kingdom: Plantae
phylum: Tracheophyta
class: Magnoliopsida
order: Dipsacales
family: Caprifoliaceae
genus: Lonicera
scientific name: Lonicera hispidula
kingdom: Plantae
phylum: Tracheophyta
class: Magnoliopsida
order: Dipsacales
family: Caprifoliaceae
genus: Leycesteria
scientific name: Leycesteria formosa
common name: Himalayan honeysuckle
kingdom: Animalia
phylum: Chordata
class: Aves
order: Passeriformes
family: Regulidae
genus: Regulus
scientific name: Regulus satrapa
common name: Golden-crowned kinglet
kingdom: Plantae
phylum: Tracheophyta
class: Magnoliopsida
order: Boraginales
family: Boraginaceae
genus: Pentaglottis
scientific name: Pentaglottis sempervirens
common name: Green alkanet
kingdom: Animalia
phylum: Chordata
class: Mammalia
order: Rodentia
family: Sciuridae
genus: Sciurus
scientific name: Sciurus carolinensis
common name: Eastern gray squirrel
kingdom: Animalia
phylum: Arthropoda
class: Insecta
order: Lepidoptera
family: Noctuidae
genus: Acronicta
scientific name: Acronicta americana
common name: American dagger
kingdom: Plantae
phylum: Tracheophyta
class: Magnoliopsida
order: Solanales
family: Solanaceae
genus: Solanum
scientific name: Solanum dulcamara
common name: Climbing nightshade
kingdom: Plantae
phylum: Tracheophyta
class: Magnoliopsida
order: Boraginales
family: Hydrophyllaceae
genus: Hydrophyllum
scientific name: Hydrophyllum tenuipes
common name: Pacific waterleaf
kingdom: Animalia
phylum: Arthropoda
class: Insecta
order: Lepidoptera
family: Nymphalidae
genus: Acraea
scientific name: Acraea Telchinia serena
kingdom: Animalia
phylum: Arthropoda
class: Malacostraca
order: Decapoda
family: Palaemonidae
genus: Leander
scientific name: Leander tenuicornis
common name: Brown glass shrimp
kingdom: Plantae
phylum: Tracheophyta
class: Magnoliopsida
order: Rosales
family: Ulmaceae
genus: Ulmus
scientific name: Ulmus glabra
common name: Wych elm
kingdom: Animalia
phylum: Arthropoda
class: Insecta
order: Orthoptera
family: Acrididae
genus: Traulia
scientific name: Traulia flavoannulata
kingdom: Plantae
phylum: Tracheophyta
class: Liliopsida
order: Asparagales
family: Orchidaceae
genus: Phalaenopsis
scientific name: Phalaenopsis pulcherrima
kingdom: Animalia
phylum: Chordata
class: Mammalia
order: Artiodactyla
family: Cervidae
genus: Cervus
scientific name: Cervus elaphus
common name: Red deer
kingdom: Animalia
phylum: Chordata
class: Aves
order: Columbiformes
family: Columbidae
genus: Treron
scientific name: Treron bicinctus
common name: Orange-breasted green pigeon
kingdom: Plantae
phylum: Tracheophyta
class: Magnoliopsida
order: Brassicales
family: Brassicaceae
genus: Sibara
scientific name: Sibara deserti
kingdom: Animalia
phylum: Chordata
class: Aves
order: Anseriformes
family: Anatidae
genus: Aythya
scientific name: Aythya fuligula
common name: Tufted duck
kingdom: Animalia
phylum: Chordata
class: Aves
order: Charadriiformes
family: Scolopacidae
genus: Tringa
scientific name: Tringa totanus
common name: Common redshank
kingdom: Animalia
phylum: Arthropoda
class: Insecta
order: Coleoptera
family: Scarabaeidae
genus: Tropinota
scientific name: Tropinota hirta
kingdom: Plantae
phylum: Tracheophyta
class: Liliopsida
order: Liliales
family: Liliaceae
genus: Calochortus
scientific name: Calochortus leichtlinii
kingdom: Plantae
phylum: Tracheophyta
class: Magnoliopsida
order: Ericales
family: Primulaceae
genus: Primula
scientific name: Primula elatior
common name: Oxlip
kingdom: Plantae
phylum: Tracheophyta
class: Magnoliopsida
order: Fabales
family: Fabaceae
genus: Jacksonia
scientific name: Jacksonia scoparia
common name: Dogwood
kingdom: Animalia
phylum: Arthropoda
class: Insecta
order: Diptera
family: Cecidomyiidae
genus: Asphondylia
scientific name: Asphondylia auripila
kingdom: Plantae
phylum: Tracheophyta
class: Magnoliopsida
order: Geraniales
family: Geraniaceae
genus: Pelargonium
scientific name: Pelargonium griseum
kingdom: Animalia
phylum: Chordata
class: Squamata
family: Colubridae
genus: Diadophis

----------

[WRITTEN REQUEST]
Reproduce all of the rows above word for word, changing nothing.

[RESULT OF THIS TASK]
kingdom: Plantae
phylum: Tracheophyta
class: Magnoliopsida
order: Dipsacales
family: Caprifoliaceae
genus: Lonicera
scientific name: Lonicera hispidula
kingdom: Plantae
phylum: Tracheophyta
class: Magnoliopsida
order: Dipsacales
family: Caprifoliaceae
genus: Leycesteria
scientific name: Leycesteria formosa
common name: Himalayan honeysuckle
kingdom: Animalia
phylum: Chordata
class: Aves
order: Passeriformes
family: Regulidae
genus: Regulus
scientific name: Regulus satrapa
common name: Golden-crowned kinglet
kingdom: Plantae
phylum: Tracheophyta
class: Magnoliopsida
order: Boraginales
family: Boraginaceae
genus: Pentaglottis
scientific name: Pentaglottis sempervirens
common name: Green alkanet
kingdom: Animalia
phylum: Chordata
class: Mammalia
order: Rodentia
family: Sciuridae
genus: Sciurus
scientific name: Sciurus carolinensis
common name: Eastern gray squirrel
kingdom: Animalia
phylum: Arthropoda
class: Insecta
order: Lepidoptera
family: Noctuidae
genus: Acronicta
scientific name: Acronicta americana
common name: American dagger
kingdom: Plantae
phylum: Tracheophyta
class: Magnoliopsida
order: Solanales
family: Solanaceae
genus: Solanum
scientific name: Solanum dulcamara
common name: Climbing nightshade
kingdom: Plantae
phylum: Tracheophyta
class: Magnoliopsida
order: Boraginales
family: Hydrophyllaceae
genus: Hydrophyllum
scientific name: Hydrophyllum tenuipes
common name: Pacific waterleaf
kingdom: Animalia
phylum: Arthropoda
class: Insecta
order: Lepidoptera
family: Nymphalidae
genus: Acraea
scientific name: Acraea Telchinia serena
kingdom: Animalia
phylum: Arthropoda
class: Malacostraca
order: Decapoda
family: Palaemonidae
genus: Leander
scientific name: Leander tenuicornis
common name: Brown glass shrimp
kingdom: Plantae
phylum: Tracheophyta
class: Magnoliopsida
order: Rosales
family: Ulmaceae
genus: Ulmus
scientific name: Ulmus glabra
common name: Wych elm
kingdom: Animalia
phylum: Arthropoda
class: Insecta
order: Orthoptera
family: Acrididae
genus: Traulia
scientific name: Traulia flavoannulata
kingdom: Plantae
phylum: Tracheophyta
class: Liliopsida
order: Asparagales
family: Orchidaceae
genus: Phalaenopsis
scientific name: Phalaenopsis pulcherrima
kingdom: Animalia
phylum: Chordata
class: Mammalia
order: Artiodactyla
family: Cervidae
genus: Cervus
scientific name: Cervus elaphus
common name: Red deer
kingdom: Animalia
phylum: Chordata
class: Aves
order: Columbiformes
family: Columbidae
genus: Treron
scientific name: Treron bicinctus
common name: Orange-breasted green pigeon
kingdom: Plantae
phylum: Tracheophyta
class: Magnoliopsida
order: Brassicales
family: Brassicaceae
genus: Sibara
scientific name: Sibara deserti
kingdom: Animalia
phylum: Chordata
class: Aves
order: Anseriformes
family: Anatidae
genus: Aythya
scientific name: Aythya fuligula
common name: Tufted duck
kingdom: Animalia
phylum: Chordata
class: Aves
order: Charadriiformes
family: Scolopacidae
genus: Tringa
scientific name: Tringa totanus
common name: Common redshank
kingdom: Animalia
phylum: Arthropoda
class: Insecta
order: Coleoptera
family: Scarabaeidae
genus: Tropinota
scientific name: Tropinota hirta
kingdom: Plantae
phylum: Tracheophyta
class: Liliopsida
order: Liliales
family: Liliaceae
genus: Calochortus
scientific name: Calochortus leichtlinii
kingdom: Plantae
phylum: Tracheophyta
class: Magnoliopsida
order: Ericales
family: Primulaceae
genus: Primula
scientific name: Primula elatior
common name: Oxlip
kingdom: Plantae
phylum: Tracheophyta
class: Magnoliopsida
order: Fabales
family: Fabaceae
genus: Jacksonia
scientific name: Jacksonia scoparia
common name: Dogwood
kingdom: Animalia
phylum: Arthropoda
class: Insecta
order: Diptera
family: Cecidomyiidae
genus: Asphondylia
scientific name: Asphondylia auripila
kingdom: Plantae
phylum: Tracheophyta
class: Magnoliopsida
order: Geraniales
family: Geraniaceae
genus: Pelargonium
scientific name: Pelargonium griseum
kingdom: Animalia
phylum: Chordata
class: Squamata
family: Colubridae
genus: Diadophis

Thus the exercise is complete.